_EXERCISE 1_
Output the stretch of the post on Ross Douthat from "The latest conservative" through "present political predicament....", copied word for word.

Tuesday, April 28, 2009

The latest conservative star in the N.Y. Times firmament

Heeeeeerrrrreeeee's Ross Douthat!:
At the very least, a Cheney-Obama contest would have clarified conservatism’s present political predicament....
Perhaps. Let's see:
...In the wake of two straight drubbings at the polls, much of the American right has comforted itself with the idea that conservatives lost the country primarily because the Bush-era Republican Party spent too much money on social programs. And John McCain’s defeat has been taken as the vindication of this premise.
<*Shhhhhh!*> [sotto voce] Don't anyone tell them!...


Update:

Some more Douthat:
“Real conservatism,” in this narrative, means a particular strain of right-wingery: a conservatism of supply-side economics and stress positions, uninterested in social policy and dismissive of libertarian qualms about the national-security state. And Dick Cheney happens to be its diamond-hard distillation. The former vice-president kept his distance from the Bush administration’s attempts at domestic reform, and he had little time for the idealistic, religiously infused side of his boss’s policy agenda. He was for tax cuts at home and pre-emptive warfare overseas; anything else he seemed to disdain as sentimentalism.

_RECORD EXCERPTS_

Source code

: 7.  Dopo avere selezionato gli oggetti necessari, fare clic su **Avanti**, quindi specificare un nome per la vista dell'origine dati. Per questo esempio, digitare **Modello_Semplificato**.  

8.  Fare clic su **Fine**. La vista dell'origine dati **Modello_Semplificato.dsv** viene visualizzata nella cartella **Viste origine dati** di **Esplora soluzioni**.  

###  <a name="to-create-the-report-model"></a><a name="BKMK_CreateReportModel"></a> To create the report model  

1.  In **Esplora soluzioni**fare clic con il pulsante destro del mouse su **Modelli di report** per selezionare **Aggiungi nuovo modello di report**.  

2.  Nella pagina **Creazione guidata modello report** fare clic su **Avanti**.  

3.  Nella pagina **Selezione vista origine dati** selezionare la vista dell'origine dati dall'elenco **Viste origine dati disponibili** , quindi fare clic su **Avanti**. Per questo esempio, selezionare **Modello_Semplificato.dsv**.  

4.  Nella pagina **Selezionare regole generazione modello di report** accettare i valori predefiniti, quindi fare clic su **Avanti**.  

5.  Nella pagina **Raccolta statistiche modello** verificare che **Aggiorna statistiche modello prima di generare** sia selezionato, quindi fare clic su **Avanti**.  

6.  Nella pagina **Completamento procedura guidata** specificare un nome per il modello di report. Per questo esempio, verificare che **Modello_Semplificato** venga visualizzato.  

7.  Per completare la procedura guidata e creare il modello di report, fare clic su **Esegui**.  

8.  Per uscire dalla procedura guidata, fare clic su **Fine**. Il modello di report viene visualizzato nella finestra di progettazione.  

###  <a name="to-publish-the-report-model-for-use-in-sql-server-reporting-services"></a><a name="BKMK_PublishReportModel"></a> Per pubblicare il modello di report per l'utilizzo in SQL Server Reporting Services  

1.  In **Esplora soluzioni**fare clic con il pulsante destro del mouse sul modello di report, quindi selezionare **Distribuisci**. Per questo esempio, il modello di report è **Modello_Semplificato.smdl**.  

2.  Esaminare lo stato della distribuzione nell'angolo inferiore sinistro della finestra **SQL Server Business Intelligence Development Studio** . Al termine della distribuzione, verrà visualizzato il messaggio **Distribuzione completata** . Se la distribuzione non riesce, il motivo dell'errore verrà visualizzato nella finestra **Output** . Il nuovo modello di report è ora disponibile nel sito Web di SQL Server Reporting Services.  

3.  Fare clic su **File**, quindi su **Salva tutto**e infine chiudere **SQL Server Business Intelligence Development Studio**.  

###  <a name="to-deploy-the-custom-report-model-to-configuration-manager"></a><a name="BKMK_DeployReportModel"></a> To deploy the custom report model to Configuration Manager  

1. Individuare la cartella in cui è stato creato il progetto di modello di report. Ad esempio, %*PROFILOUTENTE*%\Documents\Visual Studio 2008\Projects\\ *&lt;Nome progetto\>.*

_EXERCISE 2_
In the rows, swap "cartella" for "directory" in the stretch from the line containing "to Configuration Manager" through the end of the rows. Return only that stretch, with everything else left unchanged.

_TASK OUTPUT 1_
The latest conservative star in the N.Y. Times firmament

Heeeeeerrrrreeeee's Ross Douthat!:
At the very least, a Cheney-Obama contest would have clarified conservatism’s present political predicament....

_TASK OUTPUT 2_
###  <a name="to-deploy-the-custom-report-model-to-configuration-manager"></a><a name="BKMK_DeployReportModel"></a> To deploy the custom report model to Configuration Manager  

1. Individuare la directory in cui è stato creato il progetto di modello di report. Ad esempio, %*PROFILOUTENTE*%\Documents\Visual Studio 2008\Projects\\ *&lt;Nome progetto\>.*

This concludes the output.